Тем более в ее заступничестве он и вовсе не нуждался, заявляя, что никому не позволит заставить его жениться. При этом вел себя так, будто чем-то обязан Генриетте.
До конца дня эта загадка продолжала будоражить ее сознание. Впрочем, как и попытки придумать наиболее безболезненный способ прекратить их с лордом Дебеном отношения. Разве не упомянул он, что Генриетта спасла его от участи, худшей, чем смерть? Она была так зла на него, совершенно беспричинно, если уж начистоту, что почти не обращала внимания на его слова, хотя и следовало бы. Теперь эта мысль не давала ей покоя. Зачем бы ему понадобилось говорить об этом, если он вообще не имел намерения жениться на мисс Уэверли?
Боль в затылке усиливалась, поэтому тетушка спросила, действительно ли она чувствует себя вполне здоровой и готова отправиться на бал к Суаффхемам.
— Ты выглядишь бледной.
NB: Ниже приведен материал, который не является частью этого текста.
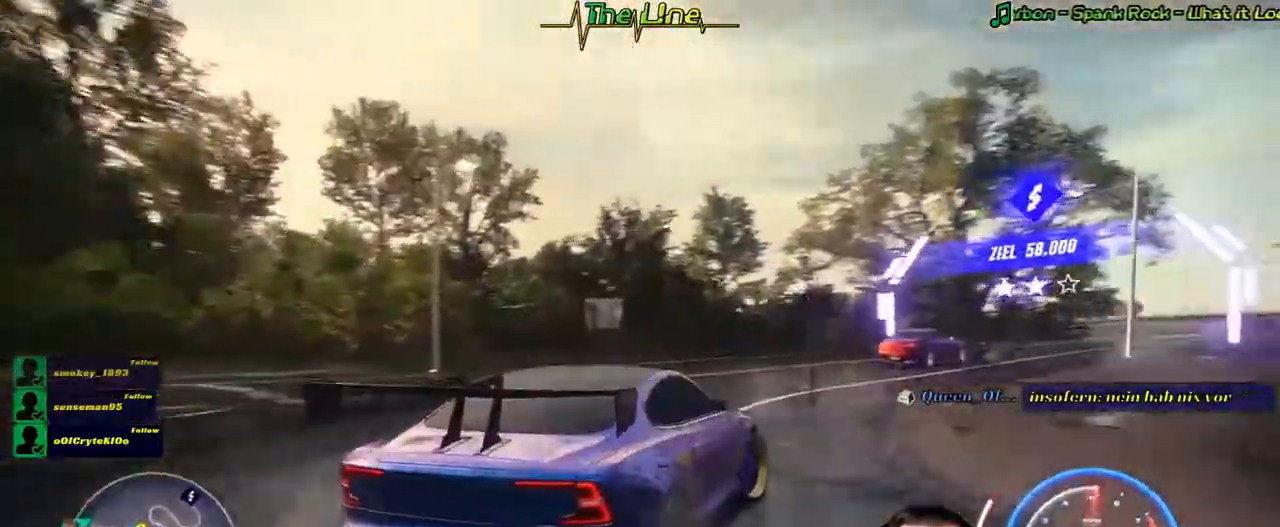
{"buttons": ["R2"], "left_stick": "center", "right_stick": "center", "button_events": [[167, "SELECT", "down"], [501, "SELECT", "up"]]}
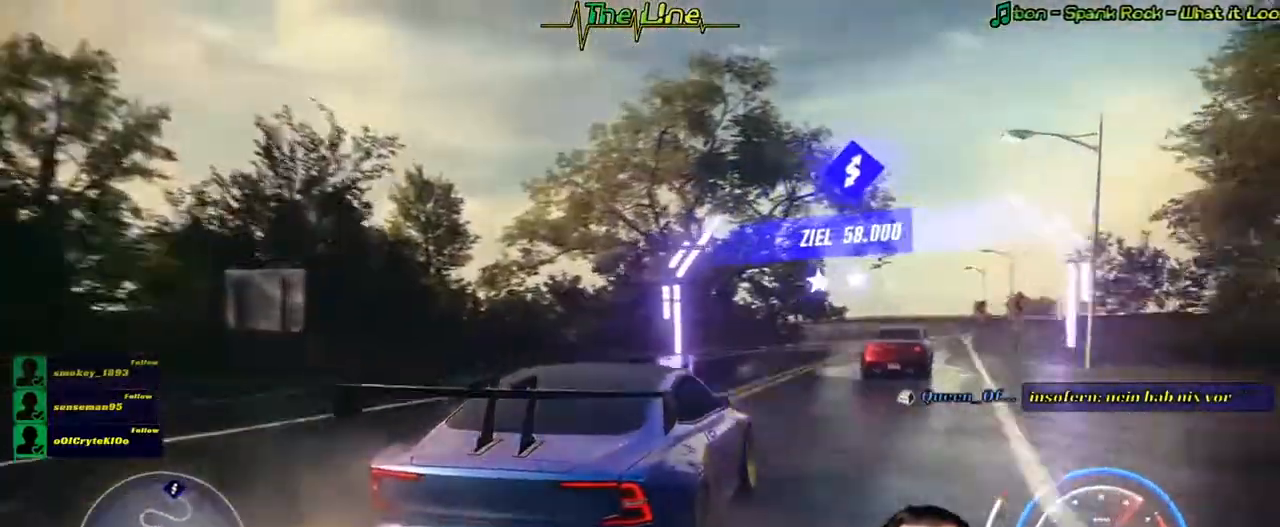
{"buttons": ["R2"], "left_stick": "right", "right_stick": "center", "button_events": []}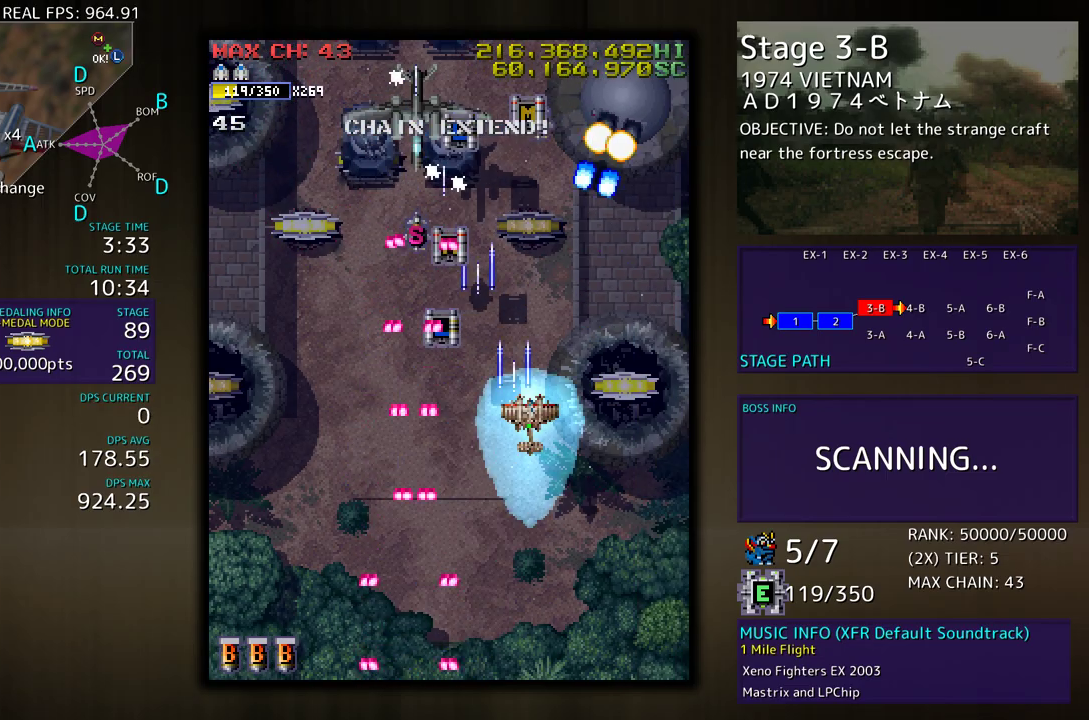
Gameplay with a controller; each line is a JSON object with the inputs held at the frame after it. "events" lists button and stick changes between this image and that frame as [ms after this image, input, new state], when the widget could be followed in between. Not read: L3 R3 other_buttons.
{"buttons": ["DPAD_DOWN"], "events": [[300, "DPAD_UP", "up"], [317, "DPAD_DOWN", "down"], [333, "DPAD_RIGHT", "up"], [367, "DPAD_DOWN", "up"], [450, "DPAD_DOWN", "down"]]}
И совсем ничего не ела целый день. Боюсь, ты заболеваешь.
— Раньше у меня немного болела голова, — уклончиво ответила Генриетта. Ей нельзя оставаться дома, надо обязательно увидеться с лордом Дебеном и поговорить с ним. — Но сейчас уже все прошло, правда.
— Снова головная боль? Боже мой. Думаю, у тебя скоро начнутся женские дни.
Генриетта почувствовала, как запылали щеки, но не посмела спорить с тетей, как и протестовать, когда та послала личную горничную Моди растереть ей виски лавандовой водой. В действительности Генриетта считала, что было бы больше пользы, если бы горничная растирала шею. Она не знала, как поступить. В том-то и проблема.
Ей хотелось переложить решение на плечи Дебена.
Но до того как она получит возможность это сделать, придется подождать. Сначала нужно будет танцевать с безымянными молодыми людьми, выслушать лживые комплименты светских дам, которые любят разговаривать с правильными, по их мнению, людьми. Возможно, сегодня ко всему этому добавятся еще и восторженные умозаключения о том, имеют ли слова леди Карлеон какое-то основание под собой, в случае если Генриетте не посчастливится встретить кого-то из тех, кто присутствовал при их разговоре и сумел что-то из него извлечь.